»»

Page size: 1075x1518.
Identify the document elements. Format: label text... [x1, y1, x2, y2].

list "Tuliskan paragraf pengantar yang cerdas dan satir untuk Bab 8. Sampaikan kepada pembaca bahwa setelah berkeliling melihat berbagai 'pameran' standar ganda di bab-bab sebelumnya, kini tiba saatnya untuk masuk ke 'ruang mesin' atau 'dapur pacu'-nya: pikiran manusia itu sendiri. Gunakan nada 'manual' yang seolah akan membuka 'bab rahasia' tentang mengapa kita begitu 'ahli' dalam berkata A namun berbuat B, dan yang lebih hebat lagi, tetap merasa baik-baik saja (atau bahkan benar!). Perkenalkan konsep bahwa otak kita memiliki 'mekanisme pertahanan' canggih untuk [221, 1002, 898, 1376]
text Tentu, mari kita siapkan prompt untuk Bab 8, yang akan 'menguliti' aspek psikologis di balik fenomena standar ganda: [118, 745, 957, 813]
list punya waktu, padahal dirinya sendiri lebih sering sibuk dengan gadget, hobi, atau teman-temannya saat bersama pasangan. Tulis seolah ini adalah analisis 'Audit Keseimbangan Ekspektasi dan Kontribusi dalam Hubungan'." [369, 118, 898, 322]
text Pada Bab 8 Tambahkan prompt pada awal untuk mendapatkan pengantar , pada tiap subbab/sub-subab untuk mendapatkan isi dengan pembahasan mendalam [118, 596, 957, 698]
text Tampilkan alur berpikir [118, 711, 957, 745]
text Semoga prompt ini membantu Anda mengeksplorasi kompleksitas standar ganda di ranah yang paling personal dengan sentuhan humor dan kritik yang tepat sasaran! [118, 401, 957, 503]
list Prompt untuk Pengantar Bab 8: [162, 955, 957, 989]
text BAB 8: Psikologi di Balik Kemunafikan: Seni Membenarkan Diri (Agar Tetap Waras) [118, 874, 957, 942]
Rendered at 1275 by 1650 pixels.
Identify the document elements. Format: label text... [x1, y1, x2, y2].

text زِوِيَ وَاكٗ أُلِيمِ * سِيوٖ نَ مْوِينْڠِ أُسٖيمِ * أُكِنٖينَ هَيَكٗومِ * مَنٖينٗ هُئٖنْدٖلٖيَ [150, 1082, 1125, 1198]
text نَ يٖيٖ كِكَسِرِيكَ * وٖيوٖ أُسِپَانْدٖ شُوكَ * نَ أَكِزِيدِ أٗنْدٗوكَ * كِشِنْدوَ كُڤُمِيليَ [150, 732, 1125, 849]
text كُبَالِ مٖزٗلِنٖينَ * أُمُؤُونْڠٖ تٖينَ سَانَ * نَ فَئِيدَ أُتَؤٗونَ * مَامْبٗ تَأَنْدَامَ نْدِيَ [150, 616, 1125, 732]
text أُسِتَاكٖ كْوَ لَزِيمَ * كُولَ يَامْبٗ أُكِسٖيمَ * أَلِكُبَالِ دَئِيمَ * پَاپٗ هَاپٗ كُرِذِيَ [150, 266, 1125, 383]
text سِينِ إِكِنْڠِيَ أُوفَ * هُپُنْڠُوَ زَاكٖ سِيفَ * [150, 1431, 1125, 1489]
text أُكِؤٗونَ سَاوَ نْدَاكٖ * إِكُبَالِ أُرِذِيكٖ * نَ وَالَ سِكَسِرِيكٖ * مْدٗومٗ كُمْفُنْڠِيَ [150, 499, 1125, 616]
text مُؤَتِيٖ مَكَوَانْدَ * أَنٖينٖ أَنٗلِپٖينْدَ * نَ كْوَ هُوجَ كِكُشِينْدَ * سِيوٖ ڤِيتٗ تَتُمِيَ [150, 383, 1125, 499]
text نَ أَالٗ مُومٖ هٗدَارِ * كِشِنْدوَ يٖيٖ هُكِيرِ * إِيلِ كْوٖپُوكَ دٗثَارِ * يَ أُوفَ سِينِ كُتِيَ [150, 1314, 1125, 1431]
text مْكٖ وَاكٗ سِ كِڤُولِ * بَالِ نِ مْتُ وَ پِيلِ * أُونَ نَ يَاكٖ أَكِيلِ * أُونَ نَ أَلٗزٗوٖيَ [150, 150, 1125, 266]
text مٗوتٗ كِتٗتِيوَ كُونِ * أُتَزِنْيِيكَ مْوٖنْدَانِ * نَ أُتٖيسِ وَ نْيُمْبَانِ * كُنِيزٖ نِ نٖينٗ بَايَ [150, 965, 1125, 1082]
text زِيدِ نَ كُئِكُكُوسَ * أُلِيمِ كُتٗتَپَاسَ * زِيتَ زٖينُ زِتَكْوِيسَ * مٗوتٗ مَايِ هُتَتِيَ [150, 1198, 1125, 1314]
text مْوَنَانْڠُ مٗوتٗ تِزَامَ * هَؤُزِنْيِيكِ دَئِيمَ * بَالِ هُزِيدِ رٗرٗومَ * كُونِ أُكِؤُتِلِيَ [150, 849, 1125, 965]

««

Express the text of both rows above as a JSON list of strings, one string per line, leaving out any blank lines.

[
  "Page size: 1075x1518.",
  "Identify the document elements. Format: label text... [x1, y1, x2, y2].",
  "list \"Tuliskan paragraf pengantar yang cerdas dan satir untuk Bab 8. Sampaikan kepada pembaca bahwa setelah berkeliling melihat berbagai 'pameran' standar ganda di bab-bab sebelumnya, kini tiba saatnya untuk masuk ke 'ruang mesin' atau 'dapur pacu'-nya: pikiran manusia itu sendiri. Gunakan nada 'manual' yang seolah akan membuka 'bab rahasia' tentang mengapa kita begitu 'ahli' dalam berkata A namun berbuat B, dan yang lebih hebat lagi, tetap merasa baik-baik saja (atau bahkan benar!). Perkenalkan konsep bahwa otak kita memiliki 'mekanisme pertahanan' canggih untuk [221, 1002, 898, 1376]",
  "text Tentu, mari kita siapkan prompt untuk Bab 8, yang akan 'menguliti' aspek psikologis di balik fenomena standar ganda: [118, 745, 957, 813]",
  "list punya waktu, padahal dirinya sendiri lebih sering sibuk dengan gadget, hobi, atau teman-temannya saat bersama pasangan. Tulis seolah ini adalah analisis 'Audit Keseimbangan Ekspektasi dan Kontribusi dalam Hubungan'.\" [369, 118, 898, 322]",
  "text Pada Bab 8 Tambahkan prompt pada awal untuk mendapatkan pengantar , pada tiap subbab/sub-subab untuk mendapatkan isi dengan pembahasan mendalam [118, 596, 957, 698]",
  "text Tampilkan alur berpikir [118, 711, 957, 745]",
  "text Semoga prompt ini membantu Anda mengeksplorasi kompleksitas standar ganda di ranah yang paling personal dengan sentuhan humor dan kritik yang tepat sasaran! [118, 401, 957, 503]",
  "list Prompt untuk Pengantar Bab 8: [162, 955, 957, 989]",
  "text BAB 8: Psikologi di Balik Kemunafikan: Seni Membenarkan Diri (Agar Tetap Waras) [118, 874, 957, 942]",
  "Rendered at 1275 by 1650 pixels.",
  "Identify the document elements. Format: label text... [x1, y1, x2, y2].",
  "text زِوِيَ وَاكٗ أُلِيمِ * سِيوٖ نَ مْوِينْڠِ أُسٖيمِ * أُكِنٖينَ هَيَكٗومِ * مَنٖينٗ هُئٖنْدٖلٖيَ [150, 1082, 1125, 1198]",
  "text نَ يٖيٖ كِكَسِرِيكَ * وٖيوٖ أُسِپَانْدٖ شُوكَ * نَ أَكِزِيدِ أٗنْدٗوكَ * كِشِنْدوَ كُڤُمِيليَ [150, 732, 1125, 849]",
  "text كُبَالِ مٖزٗلِنٖينَ * أُمُؤُونْڠٖ تٖينَ سَانَ * نَ فَئِيدَ أُتَؤٗونَ * مَامْبٗ تَأَنْدَامَ نْدِيَ [150, 616, 1125, 732]",
  "text أُسِتَاكٖ كْوَ لَزِيمَ * كُولَ يَامْبٗ أُكِسٖيمَ * أَلِكُبَالِ دَئِيمَ * پَاپٗ هَاپٗ كُرِذِيَ [150, 266, 1125, 383]",
  "text سِينِ إِكِنْڠِيَ أُوفَ * هُپُنْڠُوَ زَاكٖ سِيفَ * [150, 1431, 1125, 1489]",
  "text أُكِؤٗونَ سَاوَ نْدَاكٖ * إِكُبَالِ أُرِذِيكٖ * نَ وَالَ سِكَسِرِيكٖ * مْدٗومٗ كُمْفُنْڠِيَ [150, 499, 1125, 616]",
  "text مُؤَتِيٖ مَكَوَانْدَ * أَنٖينٖ أَنٗلِپٖينْدَ * نَ كْوَ هُوجَ كِكُشِينْدَ * سِيوٖ ڤِيتٗ تَتُمِيَ [150, 383, 1125, 499]",
  "text نَ أَالٗ مُومٖ هٗدَارِ * كِشِنْدوَ يٖيٖ هُكِيرِ * إِيلِ كْوٖپُوكَ دٗثَارِ * يَ أُوفَ سِينِ كُتِيَ [150, 1314, 1125, 1431]",
  "text مْكٖ وَاكٗ سِ كِڤُولِ * بَالِ نِ مْتُ وَ پِيلِ * أُونَ نَ يَاكٖ أَكِيلِ * أُونَ نَ أَلٗزٗوٖيَ [150, 150, 1125, 266]",
  "text مٗوتٗ كِتٗتِيوَ كُونِ * أُتَزِنْيِيكَ مْوٖنْدَانِ * نَ أُتٖيسِ وَ نْيُمْبَانِ * كُنِيزٖ نِ نٖينٗ بَايَ [150, 965, 1125, 1082]",
  "text زِيدِ نَ كُئِكُكُوسَ * أُلِيمِ كُتٗتَپَاسَ * زِيتَ زٖينُ زِتَكْوِيسَ * مٗوتٗ مَايِ هُتَتِيَ [150, 1198, 1125, 1314]",
  "text مْوَنَانْڠُ مٗوتٗ تِزَامَ * هَؤُزِنْيِيكِ دَئِيمَ * بَالِ هُزِيدِ رٗرٗومَ * كُونِ أُكِؤُتِلِيَ [150, 849, 1125, 965]"
]